In 1750, Bordley married Margaret Chew, (June 29, 1735 – November 11, 1773). In 1770, his wife inherited from the Chew family half of Wye Island, in Queen Anne's County, on the Chesapeake Bay, with the other half going to his sister-in-law, Mary, wife of William Paca. The Bordleys maintained their winter residence in Annapolis, Maryland, and moved to his estate on Wye Island. They had four children: Thomas Bordley (born 1755- 1771), Matthias Bordley (born 1757–1818), Henrietta Maria Bordley (born 1762), John Beale Bordley Jr. (born 1764–1815)

After Margaret died, in 1777, he married Mrs. John Mifflin (Sarah Fishbourne) (October 20, 1733 – May 16, 1816), a widow from Philadelphia. He became stepfather to Thomas Mifflin.

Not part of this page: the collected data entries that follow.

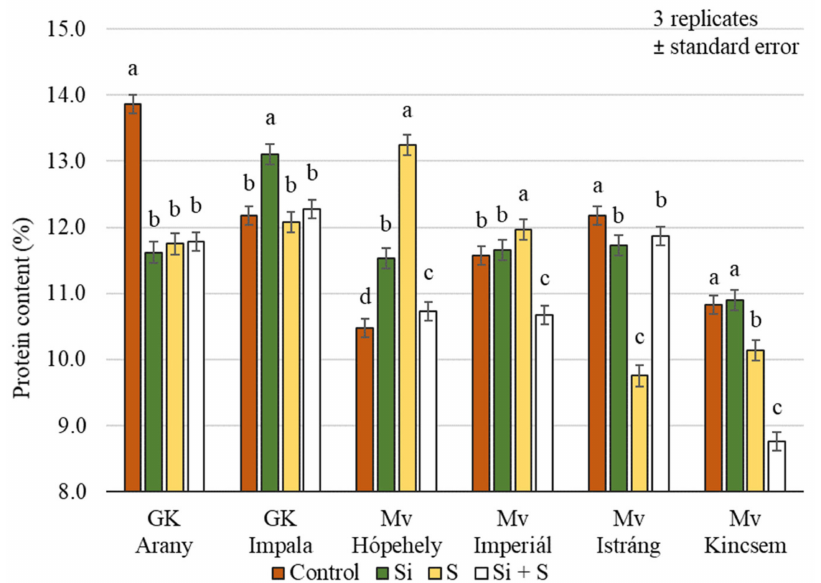
Figure 8. Whole grains protein content of the winter oat varieties as a function of foliar fertilisation treatments; ± standard error of means. 3 replicates. The different letters show significantly differing values among the treatments in the varieties, at p = 0.05 level.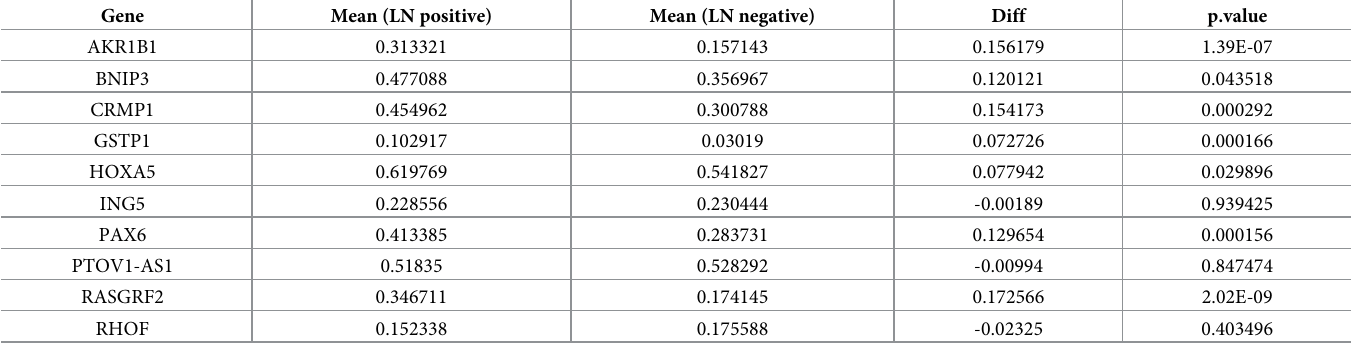
Table 4. List of 10 amplicon in the promoter region between ER-positive and HER2-negative breast cancers with and without axillary lymph node metastasis by using targeted bisulfite sequencing.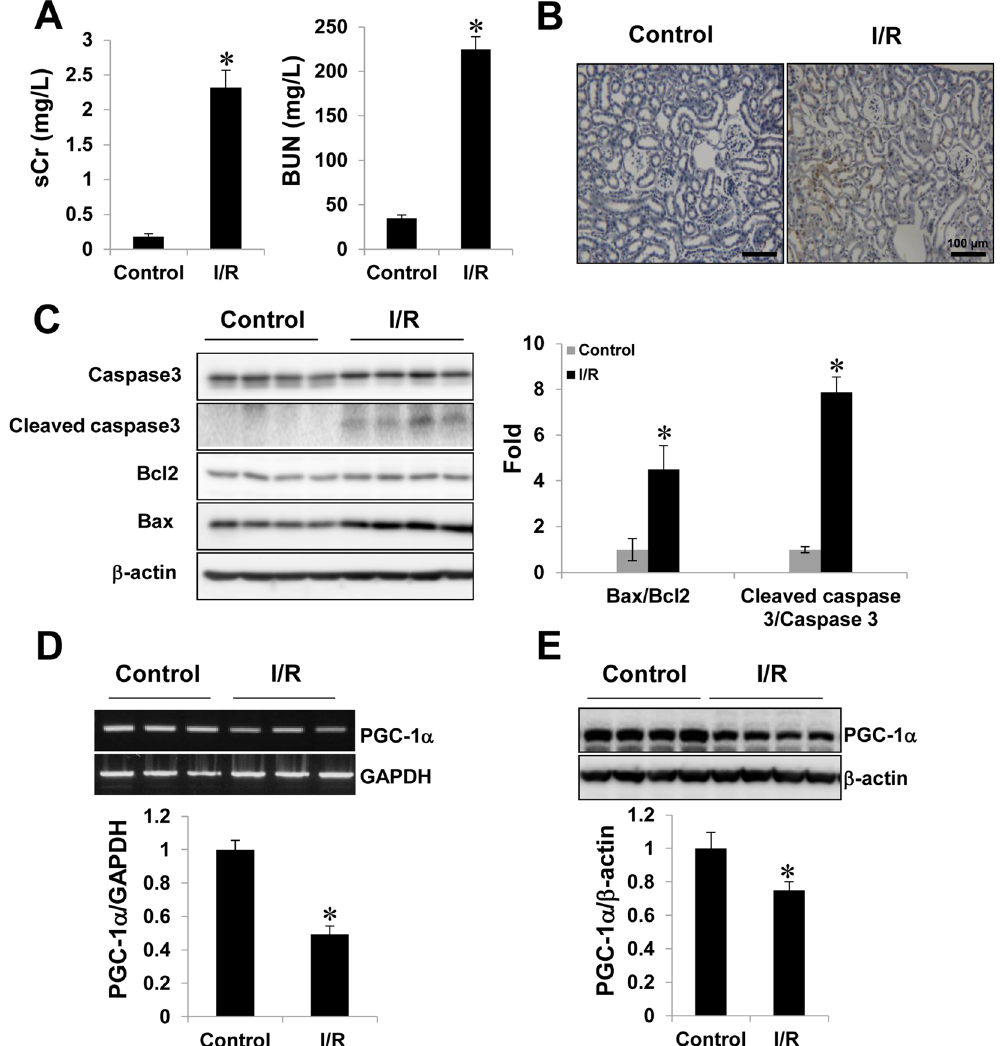
Figure 1. Downregulation of PGC-1 α in I/R-induced kidney injury. ( A ) Plasma creatinin and blood urea nitrogen (BUN) levels of control vs. I/R-induced kidney injury in mice. ( B ) Terminal deoxynucleotidyl transferase-mediated dUTP nick end-labeling (TUNEL) staining of the kidney. Magnification at x100, Bar = 100 μ m. ( C ) I/R-induced kidney injury was assessed by evaluating the expression of apoptotic proteins (ratio of Bax to Bcl2 and cleaved caspase 3 to caspase 3). ( D ) The mRNA expression of PGC-1 α in control mice vs. those that underwent I/R-induced kidney injury. ( E ) Protein expression of PGC-1 α in control mice vs. those that underwent I/R-induced kidney injury. The bar graph shows the indicated target expression measured by densitometry. GAPDH and β -actin levels were analyzed as internal controls. Full-length blots of each tested protein are reported in Supplementary Figure S1. * p < 0.05 control vs. I/R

Then the Bordley family wintered in Philadelphia, and a large farm in Chester County, Pennsylvania, called Como Farm. In 1783, he was elected a member of the American Philosophical Society. They had the daughter Elizabeth Bordley (1777–1863).

==Death and legacy==
Bordley died January 26, 1804, in Philadelphia, at age 76, and is interred in St. Peter's Churchyard in Philadelphia. Como Farm is now a golf course.